When research confirms our existing beliefs, people often say “I knew that” but there is obviously a huge difference between what we believe and what we know. A good example here is the idea that if juvenile offenders meet with convicted felons, they will be “scared straight”. A careful evaluation of such programmes, conducted by Petrosino and Buelher in 2004, found that this practice actually increased criminal behaviour in young people. The job of research is to separate the things that are obvious and true from those that are obvious and false.

Although it seems counterintuitive, testing students on what they have learned increases their long-term recall of the material. Moreover, most studies find that practice testing has a greater impact on long-term learning than spending that same amount of time restudying the material to learn. What is even more surprising is that this happens even if the test is not scored: the simple act of retrieving something from memory makes the memory stronger.

Of course if the test is scored, and students get feedback on their answers, there is an additional potential benefit, especially if students discover that answers they thought were correct are actually wrong.

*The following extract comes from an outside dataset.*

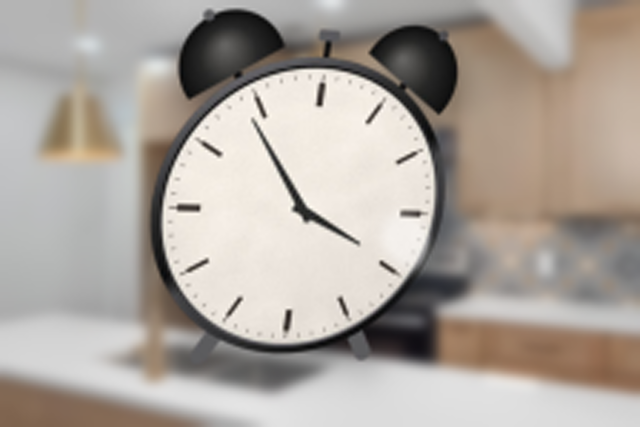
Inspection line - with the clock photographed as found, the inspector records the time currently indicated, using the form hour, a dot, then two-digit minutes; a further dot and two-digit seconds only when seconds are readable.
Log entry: 3.54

When researchers began to investigate the potential of learning from tests, one issue that came up was whether the level of confidence a student had in an answer would affect the benefit of being corrected. Intuitively, students who were very confident in their answer might resist being corrected. However, when Brady Butterfield and Janet Metcalfe investigated this in 2001, they found the opposite. The more confident students were that their answers were correct, the bigger the impact of correction on long-term learning.

The question, then, is whether this effect would also apply in typical classrooms. A very recent paper by Colin Foster, Simon Woodhead, Craig Barton, and Alison Clark-Wilson has shown that it does.

This group of investigators took advantage of a large database of responses from students using the EEDI online platform (www.eedi.co.uk) and looked specifically at multiple-choice questions where students had provided a rating for how confident they were that their answer was correct using a five-point scale (actually they used five emojis: 😬, 😦, 😐, 🙂 and 😀).

Some predictable findings emerged. Students with higher achievement levels were more confident, as were those from more advantaged homes. Boys were, on average, more confident than girls, and younger students were more confident than older ones.

In order to investigate the hypercorrection effect, the researchers analyzed the results of 3838 students who had answered similar questions in the first and second test, and had provided a confidence rating for the question in the first test. These students had a total of 44 524 incorrect answers in the first test. Of these, 19 885 answered the matching question in the second test correctly, and 24 639 answered the matching question incorrectly. It could certainly be that students who expressed high confidence in the first test tended to be high-achieving students, and so, even without a hypercorrection effect, they could be expected to do better on the second test because their first test result could be bad luck, and they would be less likely to be unlucky a second time (what statisticians call “regression to the mean”).

To overcome this, the authors used a statistical process to control for the age, gender, socioeconomic status, and the overall achievement level of the students, as measured by the score on the first test. They found that for students who answered a question incorrectly on the first test, an increase of one step on the five-point confidence scale (e.g., from 2 to 3) was associated with a 7% greater probability of getting the parallel item on the second test correct.

Certainly, because this was not a randomized-control trial we cannot be sure that the higher confidence caused the bigger improvement from the first to the second test. However, given that the researchers controlled for age, gender, socioeconomic status, and prior achievement, and considering that the students were drawn from many different schools, the idea that high confidence errors are indeed hypercorrected does seem the most likely interpretation of these results, as Butterfield and Metcalfe suggested.

What does this mean for the classroom? Perhaps the most important implication of this study, and others that have examined the hypercorrection effect, is that asking students to review their scored tests, and asking them to look at the questions they answered incorrectly does have a benefit. Combined with the strong evidence base on the practice testing effect, it seems that regular practice testing is an important aspect of effective teaching, but one that is ignored in many countries, schools, and classrooms.

One reason for this, of course, is that students do not like tests. However, the benefit of practice testing to students is so great that I think we must find ways to rehabilitate testing. One way to do this is using what I call “zero-stakes testing”. In zero-stakes testing, students will complete a test on their own. When they have finished, they receive the correct answers, and they score their own test. They do not have to tell the teacher how they did unless they want to. All in all, practice testing is such a powerful way of consolidating learning that we cannot allow students' dislike of tests to make our teaching less effective than it might be.

References

Butterfield, B., & Metcalfe, J. (2001). Errors committed with high confidence are hypercorrected. Journal of Experimental Psychology: Learning, Memory, and Cognition, 27(6), 1491-1494.

Foster, C., Woodhead, S., Barton, C., & Clark-Wilson, A. (2022). School students' confidence when answering diagnostic questions online. Educational Studies in Mathematics. https://doi.org/10.1007/s10649-021-10084-7

Petrosino, A., Petrosino, C. T., & Buelher, J. (2004). 'Scared Straight' and other juvenile awareness programs to preventing juvenile delinquency. Oslo, Norway: Campbell Collaboration.